Under the terms of the deal, Tivan and Sun Cable will work together to develop an indicative renewable energy supply and commercial strategy for the facility. The parties will collaborate to optimise the design, delivery and utilisation of supply and purchase arrangements from AAPowerLink to the processing facility.
The supply of energy is subject to the parties subsequently agreeing and executing a formal power purchase agreement.
Tivan Executive Chairman Grant Wilson said the collaboration with Sun Cable would help put the Territory at the “global forefront of critical minerals processing and the energy transition.”
“As the first-moving public proponent at Middle Arm, we have an important interest in how it is shaped and by partnering with Sun Cable, we are endorsing and facilitating the provision of large-scale renewable energy to the precinct,” he said.

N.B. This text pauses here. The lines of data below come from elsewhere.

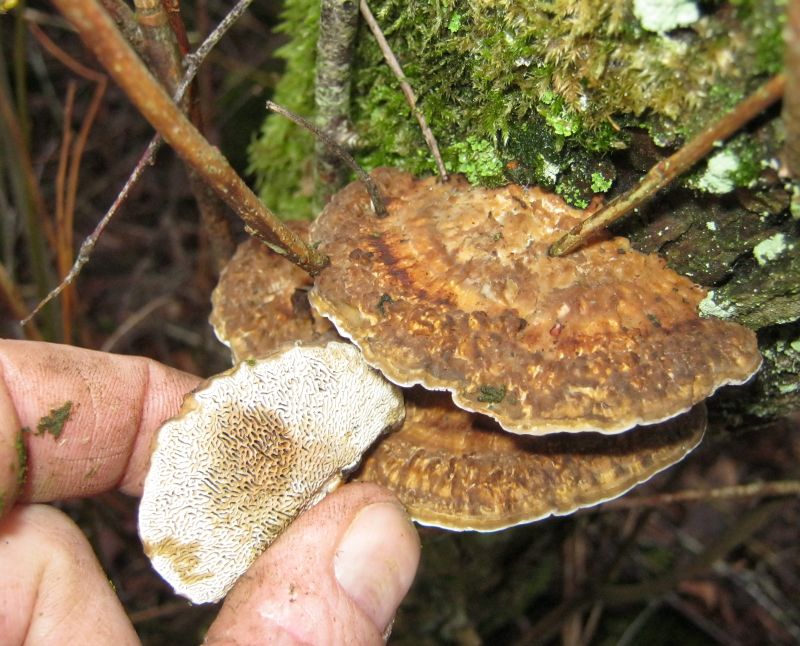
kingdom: Fungi
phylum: Basidiomycota
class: Agaricomycetes
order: Polyporales
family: Polyporaceae
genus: Daedaleopsis
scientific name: Daedaleopsis confragosa
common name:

“I am confident that this will enable and inspire like-minded industry proponents to pursue similar sustainable development pathways.”
Meanwhile, Sun Cable administrator FTI Consulting is confident it will complete the sale of the venture by the end of May after multiple investors submitted initial bids for the renewable energy developer which is largely owned by mining magnate Andrew Forrest’s private firm Squadron Energy and technology billionaire Mike Cannon-Brookes’ private investment company Grok Ventures.
Both Squadron and Grok are believed to be among those that have submitted initial bids to take control of Sun Cable but FTI said there had been “strong” interest in the venture.
Other potential parties that insiders have suggested might be interested in the asset include Spain’s Iberdrola, Macquarie’s infrastructure arm, Canadian giant Brookfield, and Singapore’s GIC, as well as Australian infrastructure player Quinbrook.
FTI said that it and Moelis, the investment bank running the sale process, were now seeking “to progress a shortlist of bidders through to the submission of binding proposals by end of April 2023” with a view to completing a sale at the end of May.